Exercise instructions =>
Wherever "Bearing" turns up in the entries, copy out the line that holds it.

————————

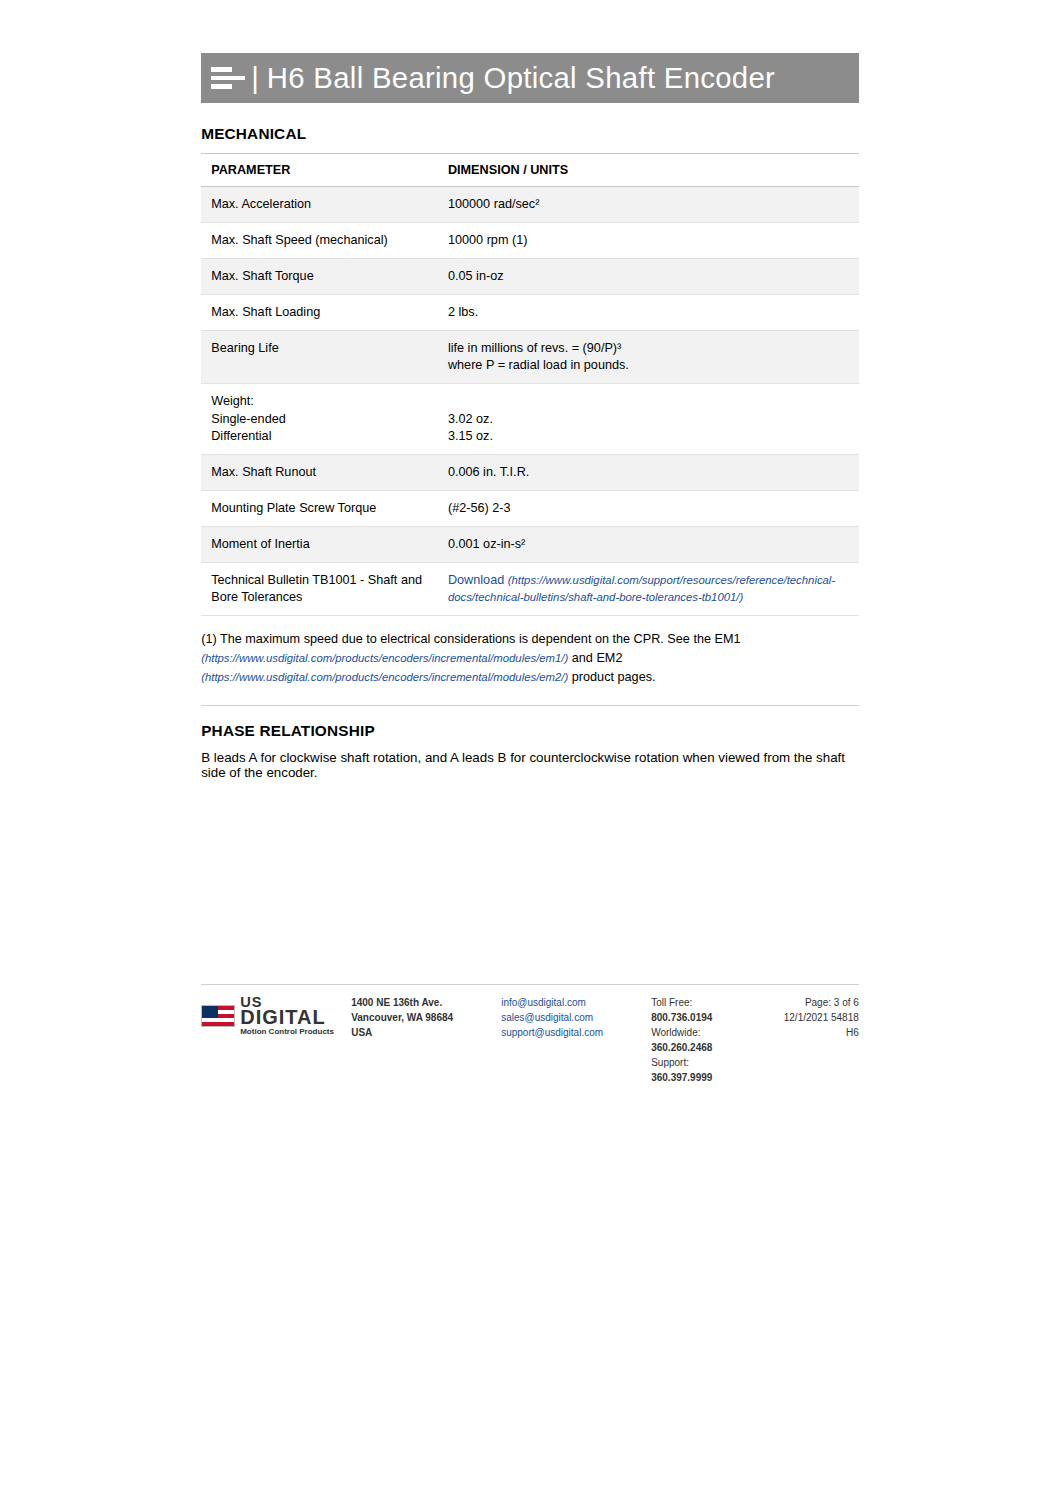|
H6 Ball Bearing Optical Shaft Encoder
MECHANICAL
| PARAMETER | DIMENSION / UNITS |
| --- | --- |
| Max. Acceleration | 100000 rad/sec² |
| Max. Shaft Speed (mechanical) | 10000 rpm (1) |
| Max. Shaft Torque | 0.05 in-oz |
| Max. Shaft Loading | 2 lbs. |
| Bearing Life | life in millions of revs. = (90/P)³ where P = radial load in pounds. |
| Weight: Single-ended Differential | 3.02 oz. 3.15 oz. |
| Max. Shaft Runout | 0.006 in. T.I.R. |
| Mounting Plate Screw Torque | (#2-56) 2-3 |
| Moment of Inertia | 0.001 oz-in-s² |
| Technical Bulletin TB1001 - Shaft and Bore Tolerances | Download (https://www.usdigital.com/support/resources/reference/technical-docs/technical-bulletins/shaft-and-bore-tolerances-tb1001/) |
(1) The maximum speed due to electrical considerations is dependent on the CPR. See the EM1 (https://www.usdigital.com/products/encoders/incremental/modules/em1/) and EM2 (https://www.usdigital.com/products/encoders/incremental/modules/em2/) product pages.
PHASE RELATIONSHIP
B leads A for clockwise shaft rotation, and A leads B for counterclockwise rotation when viewed from the shaft side of the encoder.
US DIGITAL Motion Control Products
1400 NE 136th Ave.
Vancouver, WA 98684
USA
info@usdigital.com
sales@usdigital.com
support@usdigital.com
Toll Free: 800.736.0194
Worldwide: 360.260.2468
Support: 360.397.9999
Page: 3 of 6
12/1/2021 54818
H6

————————

Task result =>
H6 Ball Bearing Optical Shaft Encoder
| Bearing Life | life in millions of revs. = (90/P)³ where P = radial load in pounds. |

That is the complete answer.